Sawamura Masato, Sawa Naoki, Mizuno Hiroki, Oba Yuki, Ikuma Daisuke, Sekine Akinari, Yamanouchi Masayuki, Hasegawa Eiko, Suwabe Tatsuya, Suzuki Masanori, Kono Kei, Kinowaki Keiichi, Ohashi Kenichi, Ehara Takashi, Ikeda Yoichiro, Sawai Toshihiro, Ubara Yoshifumi
Nephrology Center and Department of Rheumatology.
Okinaka Memorial Institute for Medical Research, Toranomon Hospital.

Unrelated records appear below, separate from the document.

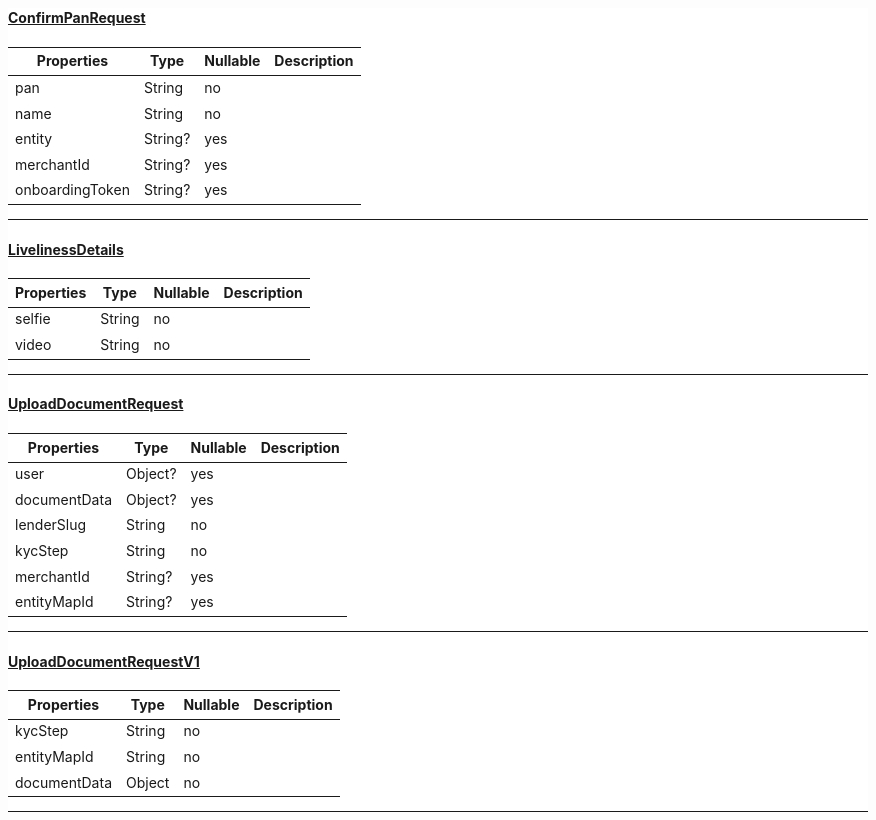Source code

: 

 
 
 #### [ConfirmPanRequest](#ConfirmPanRequest)

 | Properties | Type | Nullable | Description |
 | ---------- | ---- | -------- | ----------- |
 | pan | String |  no  |  |
 | name | String |  no  |  |
 | entity | String? |  yes  |  |
 | merchantId | String? |  yes  |  |
 | onboardingToken | String? |  yes  |  |

---


 
 
 #### [LivelinessDetails](#LivelinessDetails)

 | Properties | Type | Nullable | Description |
 | ---------- | ---- | -------- | ----------- |
 | selfie | String |  no  |  |
 | video | String |  no  |  |

---


 
 
 #### [UploadDocumentRequest](#UploadDocumentRequest)

 | Properties | Type | Nullable | Description |
 | ---------- | ---- | -------- | ----------- |
 | user | Object? |  yes  |  |
 | documentData | Object? |  yes  |  |
 | lenderSlug | String |  no  |  |
 | kycStep | String |  no  |  |
 | merchantId | String? |  yes  |  |
 | entityMapId | String? |  yes  |  |

---


 
 
 #### [UploadDocumentRequestV1](#UploadDocumentRequestV1)

 | Properties | Type | Nullable | Description |
 | ---------- | ---- | -------- | ----------- |
 | kycStep | String |  no  |  |
 | entityMapId | String |  no  |  |
 | documentData | Object |  no  |  |

---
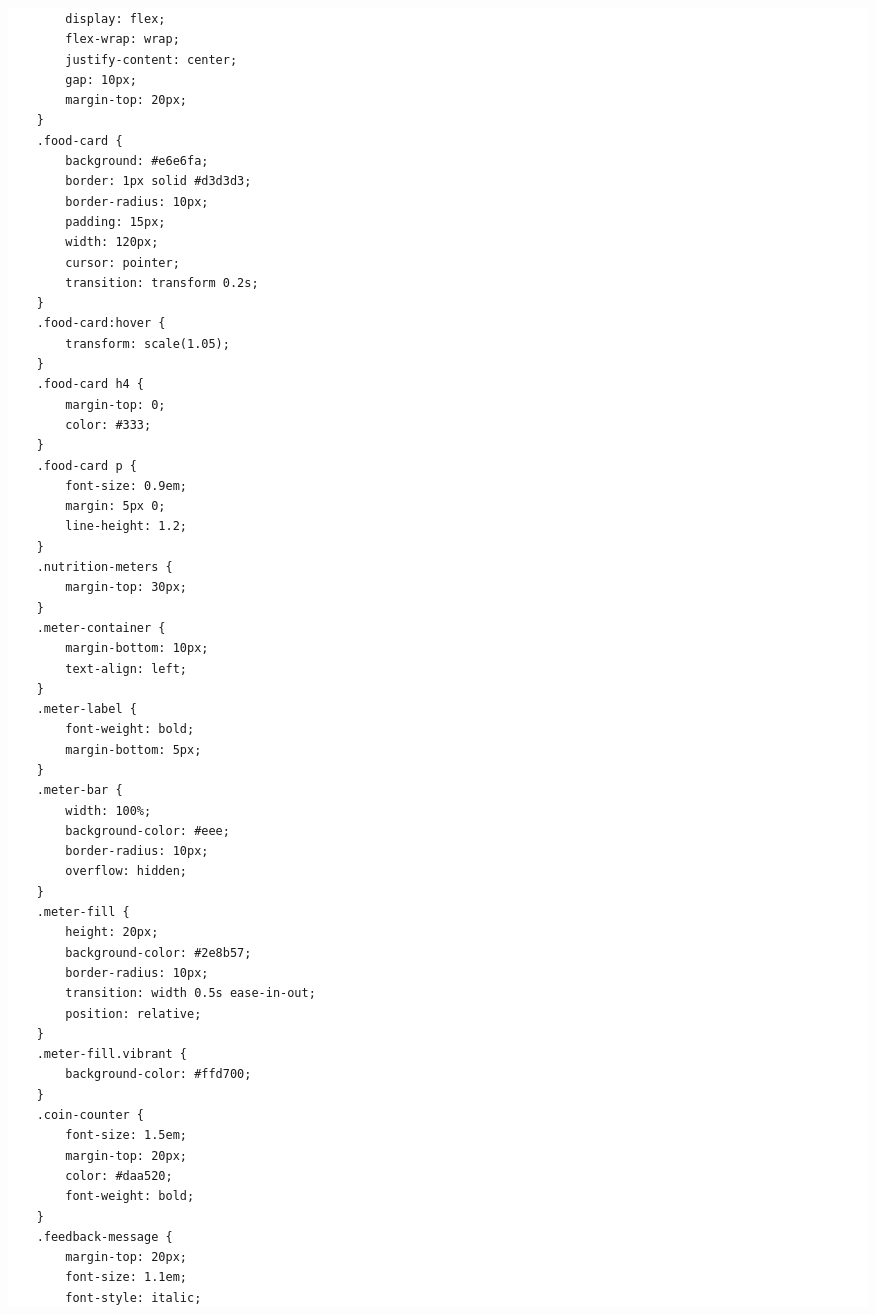             display: flex;
            flex-wrap: wrap;
            justify-content: center;
            gap: 10px;
            margin-top: 20px;
        }
        .food-card {
            background: #e6e6fa;
            border: 1px solid #d3d3d3;
            border-radius: 10px;
            padding: 15px;
            width: 120px;
            cursor: pointer;
            transition: transform 0.2s;
        }
        .food-card:hover {
            transform: scale(1.05);
        }
        .food-card h4 {
            margin-top: 0;
            color: #333;
        }
        .food-card p {
            font-size: 0.9em;
            margin: 5px 0;
            line-height: 1.2;
        }
        .nutrition-meters {
            margin-top: 30px;
        }
        .meter-container {
            margin-bottom: 10px;
            text-align: left;
        }
        .meter-label {
            font-weight: bold;
            margin-bottom: 5px;
        }
        .meter-bar {
            width: 100%;
            background-color: #eee;
            border-radius: 10px;
            overflow: hidden;
        }
        .meter-fill {
            height: 20px;
            background-color: #2e8b57;
            border-radius: 10px;
            transition: width 0.5s ease-in-out;
            position: relative;
        }
        .meter-fill.vibrant {
            background-color: #ffd700;
        }
        .coin-counter {
            font-size: 1.5em;
            margin-top: 20px;
            color: #daa520;
            font-weight: bold;
        }
        .feedback-message {
            margin-top: 20px;
            font-size: 1.1em;
            font-style: italic;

Clin Nephrol Case Stud. 2023 Jun 8;11:87-94. doi: 10.5414/CNCS111091. eCollection 2023.
We performed a kidney biopsy in a 36-year-old man to evaluate microscopic hematuria and proteinuria. Light microscopy showed increased mesangial matrix and partial swelling of the glomerular basement membrane (GBM), and immunofluorescence showed positive staining only for C3. Immunoelectron microscopy showed that gold particle-labeled C3 was localized in the electron-dense and moderately electron-dense deposits shown by electron microscopy in the mesangium, the thickened GBM near the paramesangium, and the thickened distal portion of the GBM but was not localized in the non-thickened GBM. Gold-labeled immunoglobulin G, κ, and λ were not seen. C3 glomerulonephritis was more evident in gold-labeled electron microscopy, which further clarified the localization of C3 deposition.
我们对一名36岁男性进行了肾活检,以评估镜下血尿和蛋白尿。光镜检查显示系膜基质增加和肾小球基底膜(GBM)部分肿胀,免疫荧光检查仅显示C3呈阳性染色。免疫电子显微镜检查显示,金颗粒标记的C3定位于系膜区、系膜旁增厚的GBM以及GBM增厚的远端部分电子显微镜下显示的电子致密和中度电子致密沉积物中,但未定位于未增厚的GBM。未见到金标记的免疫球蛋白G、κ和λ。金标记电子显微镜下C3肾小球肾炎更为明显,进一步明确了C3沉积的定位。